Tadej Rupel reivindica en Madrid la estrecha sintonía entre Eslovenia y España en el 35 aniversario de la independencia eslovena

Tadej Rupel en la recepción del 35 aniversario de independencia de Eslovenia en Madrid

Tadej Rupel destaca la relación entre Eslovenia y España en Madrid.

Xabier González Barcos
La Embajada de Eslovenia en España conmemoró este miércoles en Madrid el 35 aniversario de la independencia del país balcánico con una recepción diplomática marcada por el europeísmo, la reivindicación de la cooperación multilateral y el excelente momento que atraviesan las relaciones bilaterales entre Ljubljana y Madrid.
El embajador de Eslovenia en España, Tadej Rupel destaca la relación entre Eslovenia y España en su discurso.

La celebración reunió a una amplia representación institucional y diplomática en la capital española, reflejo de la creciente proyección internacional de Eslovenia y de la consolidación de sus vínculos con España en el marco de la Unión Europea. Entre los asistentes figuraron los embajadores de Italia, Francia, China, Vietnam, Serbia, Azerbaiyán y Honduras, además del representante de la Comisión Europea en España, Daniel Calleja.
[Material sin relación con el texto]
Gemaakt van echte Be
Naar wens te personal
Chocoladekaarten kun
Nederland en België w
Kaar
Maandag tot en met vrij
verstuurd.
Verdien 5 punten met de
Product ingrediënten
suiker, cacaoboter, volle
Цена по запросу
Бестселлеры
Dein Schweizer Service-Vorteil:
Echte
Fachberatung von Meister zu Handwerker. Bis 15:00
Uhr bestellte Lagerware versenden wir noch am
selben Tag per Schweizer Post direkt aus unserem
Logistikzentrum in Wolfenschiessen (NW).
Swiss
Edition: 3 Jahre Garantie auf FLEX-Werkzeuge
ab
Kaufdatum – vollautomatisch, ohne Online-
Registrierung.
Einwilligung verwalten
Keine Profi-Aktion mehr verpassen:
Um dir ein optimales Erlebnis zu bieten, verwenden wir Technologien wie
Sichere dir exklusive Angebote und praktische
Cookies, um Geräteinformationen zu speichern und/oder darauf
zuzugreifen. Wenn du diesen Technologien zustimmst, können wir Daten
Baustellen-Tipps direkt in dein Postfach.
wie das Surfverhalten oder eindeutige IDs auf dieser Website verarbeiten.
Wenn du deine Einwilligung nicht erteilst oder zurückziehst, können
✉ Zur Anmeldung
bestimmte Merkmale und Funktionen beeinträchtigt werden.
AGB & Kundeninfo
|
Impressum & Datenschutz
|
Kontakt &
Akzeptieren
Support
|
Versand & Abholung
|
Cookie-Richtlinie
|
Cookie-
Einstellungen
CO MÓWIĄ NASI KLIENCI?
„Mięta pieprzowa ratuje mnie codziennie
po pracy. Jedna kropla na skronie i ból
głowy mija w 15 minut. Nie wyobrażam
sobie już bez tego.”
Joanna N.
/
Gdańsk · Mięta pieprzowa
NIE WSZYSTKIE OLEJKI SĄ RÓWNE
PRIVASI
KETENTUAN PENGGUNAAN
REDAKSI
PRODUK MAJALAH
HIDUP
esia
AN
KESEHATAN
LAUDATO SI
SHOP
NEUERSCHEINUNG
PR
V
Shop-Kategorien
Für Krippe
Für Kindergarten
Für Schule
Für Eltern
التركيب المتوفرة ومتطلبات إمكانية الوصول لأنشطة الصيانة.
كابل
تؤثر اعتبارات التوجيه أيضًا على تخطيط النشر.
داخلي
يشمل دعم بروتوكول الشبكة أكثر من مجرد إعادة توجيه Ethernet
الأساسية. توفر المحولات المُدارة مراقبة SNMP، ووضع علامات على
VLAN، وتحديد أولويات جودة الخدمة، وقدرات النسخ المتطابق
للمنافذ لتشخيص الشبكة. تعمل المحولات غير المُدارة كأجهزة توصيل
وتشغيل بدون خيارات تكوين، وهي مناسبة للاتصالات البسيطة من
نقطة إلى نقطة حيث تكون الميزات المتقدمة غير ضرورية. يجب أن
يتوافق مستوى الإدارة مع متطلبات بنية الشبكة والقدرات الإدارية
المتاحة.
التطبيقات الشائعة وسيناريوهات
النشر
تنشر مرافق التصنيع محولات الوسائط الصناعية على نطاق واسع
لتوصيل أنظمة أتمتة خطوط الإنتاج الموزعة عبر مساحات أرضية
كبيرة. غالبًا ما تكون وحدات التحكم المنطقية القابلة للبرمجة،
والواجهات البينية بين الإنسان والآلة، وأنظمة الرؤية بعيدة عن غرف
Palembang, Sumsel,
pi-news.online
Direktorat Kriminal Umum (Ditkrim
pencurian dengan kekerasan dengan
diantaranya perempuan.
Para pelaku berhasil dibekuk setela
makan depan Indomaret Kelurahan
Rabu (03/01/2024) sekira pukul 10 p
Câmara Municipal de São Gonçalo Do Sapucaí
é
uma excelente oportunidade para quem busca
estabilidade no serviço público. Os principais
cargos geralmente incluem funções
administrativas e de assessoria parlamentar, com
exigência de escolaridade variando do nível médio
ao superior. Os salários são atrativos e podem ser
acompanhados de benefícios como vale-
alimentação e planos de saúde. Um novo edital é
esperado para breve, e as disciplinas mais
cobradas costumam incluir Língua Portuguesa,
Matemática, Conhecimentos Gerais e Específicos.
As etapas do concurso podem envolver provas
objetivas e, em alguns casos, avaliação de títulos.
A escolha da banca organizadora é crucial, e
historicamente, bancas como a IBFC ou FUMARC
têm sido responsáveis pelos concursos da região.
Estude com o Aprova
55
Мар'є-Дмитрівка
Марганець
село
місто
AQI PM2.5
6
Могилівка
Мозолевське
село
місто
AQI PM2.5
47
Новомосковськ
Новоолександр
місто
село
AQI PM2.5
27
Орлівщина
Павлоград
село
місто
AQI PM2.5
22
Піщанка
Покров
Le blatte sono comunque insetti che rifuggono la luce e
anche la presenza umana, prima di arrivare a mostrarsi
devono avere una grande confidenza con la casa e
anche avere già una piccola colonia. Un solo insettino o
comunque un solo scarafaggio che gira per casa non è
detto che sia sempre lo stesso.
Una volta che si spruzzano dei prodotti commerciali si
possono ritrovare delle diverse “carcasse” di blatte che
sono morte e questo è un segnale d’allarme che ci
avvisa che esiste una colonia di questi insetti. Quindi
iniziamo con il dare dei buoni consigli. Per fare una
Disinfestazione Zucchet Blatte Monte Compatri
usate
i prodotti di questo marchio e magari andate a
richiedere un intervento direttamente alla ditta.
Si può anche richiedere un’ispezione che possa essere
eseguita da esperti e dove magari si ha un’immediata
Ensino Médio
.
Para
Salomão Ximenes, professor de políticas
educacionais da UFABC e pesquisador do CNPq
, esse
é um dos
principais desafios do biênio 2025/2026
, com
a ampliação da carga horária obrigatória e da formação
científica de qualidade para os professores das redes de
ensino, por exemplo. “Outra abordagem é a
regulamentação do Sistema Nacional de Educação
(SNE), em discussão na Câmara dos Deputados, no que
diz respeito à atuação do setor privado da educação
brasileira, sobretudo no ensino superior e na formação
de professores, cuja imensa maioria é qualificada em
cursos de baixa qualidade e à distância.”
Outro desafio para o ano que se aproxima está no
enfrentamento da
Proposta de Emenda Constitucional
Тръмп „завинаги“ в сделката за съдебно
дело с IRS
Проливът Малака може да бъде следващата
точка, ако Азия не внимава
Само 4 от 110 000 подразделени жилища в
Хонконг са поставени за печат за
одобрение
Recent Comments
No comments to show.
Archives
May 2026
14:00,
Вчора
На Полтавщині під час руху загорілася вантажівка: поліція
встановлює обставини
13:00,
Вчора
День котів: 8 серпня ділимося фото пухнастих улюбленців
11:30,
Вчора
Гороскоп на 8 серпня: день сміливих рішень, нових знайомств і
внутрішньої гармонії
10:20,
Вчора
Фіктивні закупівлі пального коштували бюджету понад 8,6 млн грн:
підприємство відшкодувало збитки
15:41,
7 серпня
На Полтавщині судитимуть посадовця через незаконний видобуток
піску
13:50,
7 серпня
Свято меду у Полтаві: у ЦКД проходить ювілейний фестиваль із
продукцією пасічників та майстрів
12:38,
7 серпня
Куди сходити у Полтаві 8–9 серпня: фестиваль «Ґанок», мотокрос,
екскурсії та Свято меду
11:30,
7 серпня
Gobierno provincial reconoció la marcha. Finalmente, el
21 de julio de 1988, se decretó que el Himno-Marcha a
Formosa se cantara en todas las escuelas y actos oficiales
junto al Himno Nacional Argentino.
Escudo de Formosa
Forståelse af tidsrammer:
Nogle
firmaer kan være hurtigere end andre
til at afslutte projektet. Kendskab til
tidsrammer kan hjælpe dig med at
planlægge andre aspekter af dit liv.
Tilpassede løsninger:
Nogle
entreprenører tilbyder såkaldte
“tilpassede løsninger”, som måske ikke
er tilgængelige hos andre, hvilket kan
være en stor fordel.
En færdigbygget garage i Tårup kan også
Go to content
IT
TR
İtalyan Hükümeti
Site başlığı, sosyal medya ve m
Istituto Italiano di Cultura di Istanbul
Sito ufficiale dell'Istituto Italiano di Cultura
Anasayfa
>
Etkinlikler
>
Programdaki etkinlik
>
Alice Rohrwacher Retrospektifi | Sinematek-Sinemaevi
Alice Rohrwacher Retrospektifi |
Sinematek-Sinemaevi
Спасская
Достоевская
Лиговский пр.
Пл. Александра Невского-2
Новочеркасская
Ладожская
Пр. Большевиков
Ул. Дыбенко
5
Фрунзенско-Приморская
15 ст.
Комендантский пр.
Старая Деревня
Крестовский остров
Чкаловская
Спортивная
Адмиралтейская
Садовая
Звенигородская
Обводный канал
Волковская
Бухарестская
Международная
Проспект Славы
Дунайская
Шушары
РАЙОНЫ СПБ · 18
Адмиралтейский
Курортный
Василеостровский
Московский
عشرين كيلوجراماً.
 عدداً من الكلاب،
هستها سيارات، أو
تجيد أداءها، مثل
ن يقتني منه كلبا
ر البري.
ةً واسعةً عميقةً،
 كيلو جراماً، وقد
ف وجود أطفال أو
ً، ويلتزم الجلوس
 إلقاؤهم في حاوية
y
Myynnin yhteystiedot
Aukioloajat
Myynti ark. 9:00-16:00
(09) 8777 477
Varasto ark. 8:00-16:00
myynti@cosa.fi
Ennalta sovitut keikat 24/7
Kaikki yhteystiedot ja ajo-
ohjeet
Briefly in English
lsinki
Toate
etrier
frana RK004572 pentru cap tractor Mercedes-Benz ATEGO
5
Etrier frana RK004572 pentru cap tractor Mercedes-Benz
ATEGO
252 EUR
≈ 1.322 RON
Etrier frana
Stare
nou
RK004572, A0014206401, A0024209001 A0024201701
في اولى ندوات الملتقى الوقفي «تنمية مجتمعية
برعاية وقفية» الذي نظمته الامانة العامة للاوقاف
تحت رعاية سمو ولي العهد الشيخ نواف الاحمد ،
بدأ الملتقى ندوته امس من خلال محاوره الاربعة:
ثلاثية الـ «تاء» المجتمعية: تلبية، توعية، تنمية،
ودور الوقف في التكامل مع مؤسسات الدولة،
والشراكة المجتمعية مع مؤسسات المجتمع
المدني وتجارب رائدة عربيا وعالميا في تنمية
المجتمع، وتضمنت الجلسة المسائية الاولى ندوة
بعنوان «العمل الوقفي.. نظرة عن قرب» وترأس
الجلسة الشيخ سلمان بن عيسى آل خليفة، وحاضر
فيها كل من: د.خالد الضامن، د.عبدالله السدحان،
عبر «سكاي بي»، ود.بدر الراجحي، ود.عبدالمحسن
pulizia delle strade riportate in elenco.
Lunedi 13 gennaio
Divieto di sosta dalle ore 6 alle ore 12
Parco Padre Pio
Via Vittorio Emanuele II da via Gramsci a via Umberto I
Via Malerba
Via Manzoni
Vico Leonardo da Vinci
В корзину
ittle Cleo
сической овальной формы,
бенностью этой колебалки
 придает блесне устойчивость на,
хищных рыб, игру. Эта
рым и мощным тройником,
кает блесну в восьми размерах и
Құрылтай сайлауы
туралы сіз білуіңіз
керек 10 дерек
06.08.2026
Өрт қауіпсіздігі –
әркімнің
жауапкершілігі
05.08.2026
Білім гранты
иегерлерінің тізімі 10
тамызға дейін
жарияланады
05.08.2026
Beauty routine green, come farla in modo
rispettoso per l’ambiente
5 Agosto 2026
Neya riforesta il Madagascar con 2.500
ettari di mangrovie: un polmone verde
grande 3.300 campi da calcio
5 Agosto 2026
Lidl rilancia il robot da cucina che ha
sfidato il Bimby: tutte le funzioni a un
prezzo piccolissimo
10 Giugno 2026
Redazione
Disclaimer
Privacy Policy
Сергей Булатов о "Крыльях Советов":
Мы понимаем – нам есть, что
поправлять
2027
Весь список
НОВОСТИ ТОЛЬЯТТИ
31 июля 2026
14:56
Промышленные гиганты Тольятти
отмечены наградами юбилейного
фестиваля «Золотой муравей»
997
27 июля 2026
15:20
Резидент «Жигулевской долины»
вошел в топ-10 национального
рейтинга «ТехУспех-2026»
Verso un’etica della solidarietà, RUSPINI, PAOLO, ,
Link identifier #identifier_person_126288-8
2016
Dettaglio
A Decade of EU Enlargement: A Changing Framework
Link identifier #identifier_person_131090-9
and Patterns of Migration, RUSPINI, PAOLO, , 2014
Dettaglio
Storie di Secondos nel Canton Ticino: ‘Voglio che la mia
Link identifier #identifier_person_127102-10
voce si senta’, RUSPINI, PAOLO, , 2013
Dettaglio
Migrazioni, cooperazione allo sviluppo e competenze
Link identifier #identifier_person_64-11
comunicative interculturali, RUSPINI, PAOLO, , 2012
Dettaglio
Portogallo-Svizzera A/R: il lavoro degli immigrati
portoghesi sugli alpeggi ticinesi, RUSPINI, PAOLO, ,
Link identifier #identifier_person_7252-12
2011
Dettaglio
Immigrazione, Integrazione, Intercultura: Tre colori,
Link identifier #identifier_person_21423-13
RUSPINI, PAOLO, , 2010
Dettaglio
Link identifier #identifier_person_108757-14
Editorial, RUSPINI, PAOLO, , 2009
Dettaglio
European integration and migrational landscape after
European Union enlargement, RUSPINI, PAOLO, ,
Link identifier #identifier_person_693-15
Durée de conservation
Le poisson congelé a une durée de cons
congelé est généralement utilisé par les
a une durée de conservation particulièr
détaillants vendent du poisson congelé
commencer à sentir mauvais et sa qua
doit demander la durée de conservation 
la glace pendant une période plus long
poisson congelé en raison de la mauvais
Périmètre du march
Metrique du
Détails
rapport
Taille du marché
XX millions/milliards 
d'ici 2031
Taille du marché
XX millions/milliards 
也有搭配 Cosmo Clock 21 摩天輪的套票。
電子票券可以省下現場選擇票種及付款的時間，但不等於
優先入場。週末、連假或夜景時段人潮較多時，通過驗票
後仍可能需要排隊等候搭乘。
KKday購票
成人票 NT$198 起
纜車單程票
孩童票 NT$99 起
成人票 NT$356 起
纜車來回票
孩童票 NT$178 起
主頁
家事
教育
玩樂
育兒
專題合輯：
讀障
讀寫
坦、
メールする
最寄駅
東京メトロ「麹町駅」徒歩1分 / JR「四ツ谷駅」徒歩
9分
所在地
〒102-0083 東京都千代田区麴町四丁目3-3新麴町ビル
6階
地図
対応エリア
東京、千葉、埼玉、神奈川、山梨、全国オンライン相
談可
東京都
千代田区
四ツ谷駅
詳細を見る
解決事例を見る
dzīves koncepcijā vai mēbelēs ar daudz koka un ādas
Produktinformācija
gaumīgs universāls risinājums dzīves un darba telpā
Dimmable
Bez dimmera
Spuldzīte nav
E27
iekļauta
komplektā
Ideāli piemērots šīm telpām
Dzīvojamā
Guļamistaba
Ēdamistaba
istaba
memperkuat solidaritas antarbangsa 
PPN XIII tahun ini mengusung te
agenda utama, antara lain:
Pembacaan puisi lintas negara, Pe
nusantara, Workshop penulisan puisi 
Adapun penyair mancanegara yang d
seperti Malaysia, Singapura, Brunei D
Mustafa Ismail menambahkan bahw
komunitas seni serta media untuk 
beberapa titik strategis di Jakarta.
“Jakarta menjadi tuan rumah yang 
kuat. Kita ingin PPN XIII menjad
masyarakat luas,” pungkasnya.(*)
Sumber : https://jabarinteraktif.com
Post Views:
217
La velada comenzó con la interpretación de los himnos nacionales de Eslovenia y España, así como del himno de la Unión Europea, a cargo de una banda de música militar que posteriormente amenizó la recepción, reforzando el marcado carácter europeísta del acto.

Durante su intervención, el embajador de Eslovenia en España, Tadej Rupel, destacó que ambos países han “reforzado aún más sus vínculos de amistad, cooperación y confianza” a lo largo del último año gracias a un diálogo político constante y a una visión compartida sobre numerosos desafíos y oportunidades tanto dentro como fuera de la Unión Europea.

El diplomático subrayó especialmente la intensidad de los contactos institucionales mantenidos entre ambos países en los últimos meses, mencionando como uno de los principales hitos la visita oficial realizada el pasado enero por la presidenta de la República de Eslovenia, Nataša Pirc Musar, a España. A ello se han sumado diversas delegaciones políticas y sectoriales que, según afirmó, constituyen “una clara señal de la cercanía entre nuestros países y del compromiso compartido de seguir profundizando nuestras relaciones bilaterales en todos los niveles”.

Más allá del plano político, Rupel puso el foco en la dimensión económica de la relación bilateral. Según señaló, 2025 ha mantenido la tendencia positiva registrada en el comercio entre ambos países, una evolución que atribuyó a la creciente solidez de los vínculos empresariales y comerciales hispano-eslovenos. No obstante, defendió que todavía existe un importante margen de crecimiento en ámbitos relacionados con la cooperación económica, las inversiones y la conectividad.

En este sentido, el embajador insistió en la necesidad de seguir mejorando las conexiones entre ambos países para facilitar los intercambios empresariales, institucionales y ciudadanos, así como para generar nuevas oportunidades de colaboración en sectores estratégicos.

El jefe de misión esloveno quiso también reconocer expresamente la labor desempeñada por los cónsules honorarios y por el equipo de la Embajada, cuya contribución calificó de “fundamental” tanto para el fortalecimiento de las relaciones bilaterales como para la atención y apoyo a los ciudadanos eslovenos en el exterior.

La recepción concluyó con un brindis “por Eslovenia, por sus 35 años de independencia y por más de tres décadas de amistad entre eslovenos y españoles”, en un ambiente distendido que volvió a evidenciar la estrecha sintonía política y diplomática entre ambos países.

Treinta y cinco años después de su independencia, Eslovenia continúa proyectando una imagen de estabilidad institucional, vocación europeísta y creciente implicación internacional. En los últimos años, Ljubljana ha reforzado además su coordinación con Madrid en distintos debates comunitarios, especialmente en cuestiones relacionadas con la agenda mediterránea, el apoyo europeo a Ucrania y la defensa de una mayor cohesión estratégica dentro de la Unión Europea.

La sintonía entre ambos países se ha hecho particularmente visible en espacios de concertación regional como el grupo MED-9, donde España y Eslovenia han defendido posiciones próximas sobre gobernanza europea, política exterior y desafíos de seguridad comunes. Una convergencia que la recepción celebrada este miércoles en Madrid volvió a poner de manifiesto tanto en el plano simbólico como diplomático.

La banda de la milicia eslovena ameniza la recepción en la embajada de Eslovenia en Madrid.